Beberapa hari ini, masyarakat mengalami kesulitan mendapatkan BBM. Antrean panjang mengular di banyak SPBU. Bahkan di tingkat pengecer, harganya berlipat-lipat. Ada apa?
Pasca pembatasan BBM bersubsidi, utamanya solar, pemerintah memang sedang melakukan pembatasan kuota. Masing-masing SPBU dikurangi stoknya. Tujuannya adalah untuk mengendalikan penggunaan BBM pada tingkat penjual. Pemerintah mengakui hal itu.
Sebagaimana diungkapkan Menteri ESDM Jero Wacik, kelangkaan BBM merupakan dampak dari upaya pemerintah mengendalikan kuota BBM sehingga mencukupi sampai dengan akhir tahun. Sebagaimana diketahui, kuota BBM yang disepakati bersama dengan DPR adalah 46 juta kiloliter, turun 2 juta kiloliter.
Hal senada diungkapkan oleh BPH Migas. BPH Migas yang menyatakan, BBM kini sedang dikendalikan sehingga bisa mencukupi kebutuhan sampai akhir tahun ini. Besaran pengurangan itu, menurut Direktur Pemasaran dan Niaga Pertamina, adalah sebesar 5 persen. Dengan demikian, maka wajar terjadi kelangkaaan, meski sebenarnya yang terjadi bukanlah kelangkaan dalam arti yang sesungguhnya. Sebab menurut Pertamina, yang terjadi adalah "panic buying". Masyarakat mengira telah terjadi kelangkaan sehingga kemudian ramai-ramai antre membeli BBM.
Sementara itu, Jusuf Kalla, Wakil Presiden terpilih yang akan mendampingi Presiden Joko Widodo menyatakan, kelangkaan BBM bersubsidi di sejumlah daerah merupakan dampak dari sifat boros masyarakat sendiri.
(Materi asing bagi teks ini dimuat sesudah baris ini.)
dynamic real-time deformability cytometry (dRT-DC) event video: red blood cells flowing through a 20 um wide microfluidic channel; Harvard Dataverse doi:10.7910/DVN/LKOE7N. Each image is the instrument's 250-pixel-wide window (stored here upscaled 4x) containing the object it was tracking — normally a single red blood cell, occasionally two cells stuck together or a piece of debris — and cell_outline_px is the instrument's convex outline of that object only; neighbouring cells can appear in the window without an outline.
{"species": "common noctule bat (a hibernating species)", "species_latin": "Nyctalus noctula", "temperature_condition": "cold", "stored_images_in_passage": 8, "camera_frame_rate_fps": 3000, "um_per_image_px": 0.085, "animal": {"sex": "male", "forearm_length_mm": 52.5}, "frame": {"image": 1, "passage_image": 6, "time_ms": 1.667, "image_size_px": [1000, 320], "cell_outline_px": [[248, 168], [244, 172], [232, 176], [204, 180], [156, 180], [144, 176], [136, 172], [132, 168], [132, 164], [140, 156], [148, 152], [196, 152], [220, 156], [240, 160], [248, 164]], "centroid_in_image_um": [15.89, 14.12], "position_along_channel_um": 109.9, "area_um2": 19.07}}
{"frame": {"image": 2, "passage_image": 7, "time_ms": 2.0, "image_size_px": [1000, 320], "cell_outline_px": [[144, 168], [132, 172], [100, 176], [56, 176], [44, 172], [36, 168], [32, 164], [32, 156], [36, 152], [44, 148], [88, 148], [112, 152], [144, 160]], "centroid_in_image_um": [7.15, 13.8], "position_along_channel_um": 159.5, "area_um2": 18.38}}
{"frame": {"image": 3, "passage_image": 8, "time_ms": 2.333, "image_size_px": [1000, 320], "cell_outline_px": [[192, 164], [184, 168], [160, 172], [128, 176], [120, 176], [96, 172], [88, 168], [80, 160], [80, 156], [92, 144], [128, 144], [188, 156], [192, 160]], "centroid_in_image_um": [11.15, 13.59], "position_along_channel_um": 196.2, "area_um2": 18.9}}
Konsumsi BBM ini boros karena harga murah akibat diberi subsidi ratusan triliun rupiah per tahun.
Memang, dalam RAPBN 2015, anggaran untuk belanja subsidi energi adalah Rp 291,1 triliun. Jumlah itu meningkat dari alokasi APBN perubahan 2014 sebesar Rp 246,5 triliun. Presiden terpilih Joko Widodo punya penilaian tersendiri bahwa subsidi tersebut terlalu besar sehingga berisiko membebani APBN. Seandainya anggaran subsidi ditekan, akan ada ruang fiskal yang lebih besar untuk program kerja lain.
Persoalan BBM ini memang menjadi persoalan besar. Akibat kebijakan pembatasan ini, masyarakat bukannya lebih tenang dan memilih untuk menggunakan BBM non-subsidi, justru sebaliknya masyarakat terus berusaha untuk mendapatkan BBM yang lebih murah, yang notabene adalah BBM bersubsidi.
Sepanjang terjadi disparitas harga antara non subsidi dan subsidi, maka sepanjang itulah akan terus terjadi permintaan, berapapun risiko yang ditempuh. Itulah prinsip yang terjadi di masyarakat dan menurut kita yang menjadi penyebab relanya masyarakat antre berjam-jam.
Kebijakan pembatasan hanya akan menciptakan kepanikan, dan itu sudah diakui sendiri oleh pemerintah. Kita kuatir kepanikan ini malah menimbulkan gejolak sosial. Belum lagi pada dampak ekonomi yang ditimbulkannya karena masyarakat harus mengurangi aktivitasnya. Ini terjadi pada para nelayan yang menggunakan solar atau kendaraan umum yang menggunakan premium.
Memang ada satu ide yang baik dan akan segera dibahas antara Presiden SBY dengan Presiden terpilih Joko Widodo. Ide itu adalah segera menaikkan harga BBM. Presiden SBY diminta legowo dan memerlihatkan perilaku kenegarawannya. Tidak ada lagi kepentingan politik jika Presiden SBY harus menaikkan harga BBM di ujung pemerintahannya ini.
Keputusan memang harus diambil dengan cepat oleh pemerintah sebelum keadaan semakin memburuk.